Called ALERT: Advanced Learning for Energy Risk Traking, the National Science Foundation-funded initiative looks to develop an early warning protype and outage prediction model. Utility companies will be much better prepared to minimize outages and even prevent catastrophic events like total blackouts. Consumers would have earlier access to important—and potentially lifesaving—information.

“We are building a system that is learning from multiple sources, and this type of multimodal learning is where its power lies,” said Obradovic, who is also director of CST’s Center for Data Analytics and Biomedical Informatics. “In the ongoing NSF project and our related project supported by the US Department of Energy (DOE), we collect large data sets related to weather, weather forecasting, power generation, consumer use of energy, substation failure and information from PMUs.” CST graduate students working on the NSF and DOE projects include Hussain Otudi and Daniel Saranovic.
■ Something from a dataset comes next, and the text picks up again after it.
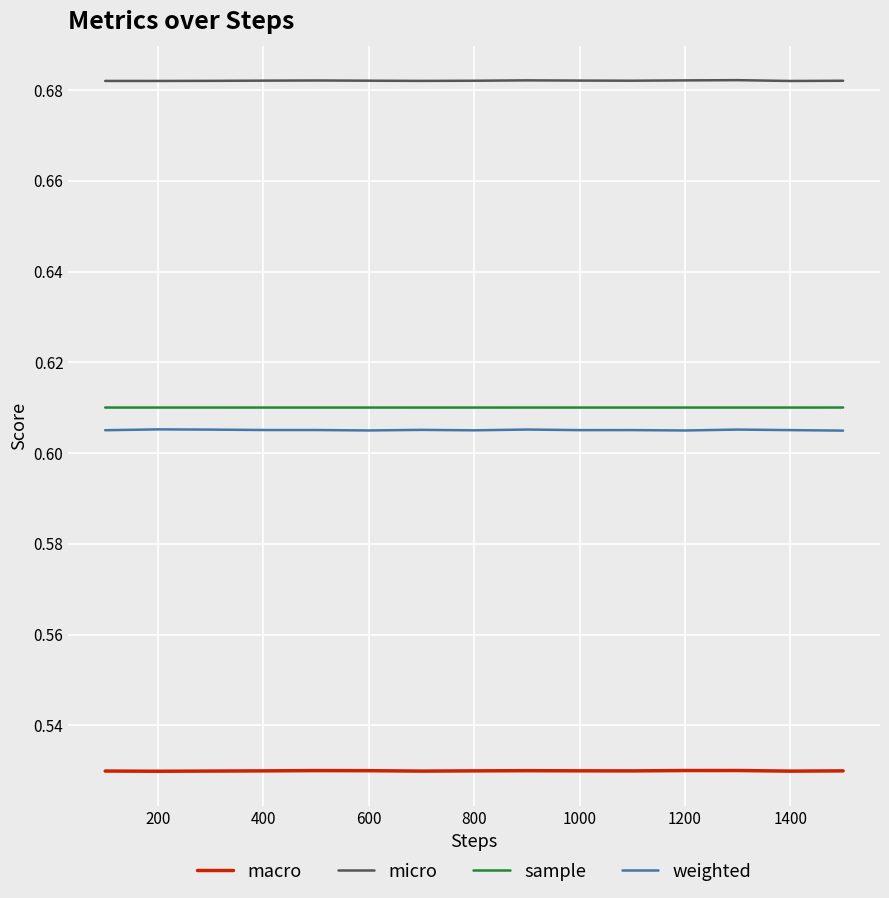

True or false: weighted and micro cross at least once.

False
PMUs or synchophrasors or phasor measurement units are deployed on the electric transmission system to measure voltage and current at a milliseconds rate, more than 100 times faster than older data acquisition systems. And while the data collected by PMUs is fertile ground for machine learning analysis, they too can get knocked offline by weather events.

To fill any potential gaps in data gathering, in complementary projects funded by the US Army Research Laboratory and US Army Engineer Research and Development Center, the Obradovic research team, including CST graduate student Rafaa Aljurbua, turned to social media, a rich source of detail about not only weather events but the effects power outages have on people’s lives.

“We look at publicly available posts to learn more about how outages impact people’s everyday lives, from milk turned bad in the refrigerator to batteries running low on a medical device,” explained Obradovic. “This type of information can be very useful as a complement to other types of data we collect, but we need very sophisticated methodologies for natural language processing to extract useful information from very noisy social media text.”

Research collaborator on the ALERT project include Mladen Kezunovic, from the Department of Electrical and Computer Engineering at Texas A&M University, Alexander Brown from the Department of Economics at Texas A&M, Roger Enriquez from The University of Texas at San Antonio and Paul Pavlou from the University of Houston.

“There are so many layers of information, and so many ways that a down electrical grid overlaps with, for instance, people’s access to water, and other systems,” said Obradovic, who cited a cold snap in Texas a few years ago where earlier and better predictions might have prevented both loss of life and damage to infrastructure. “Our system is called ALERT because it’s about giving utility companies and people the information needed to be proactive, before the power goes out.”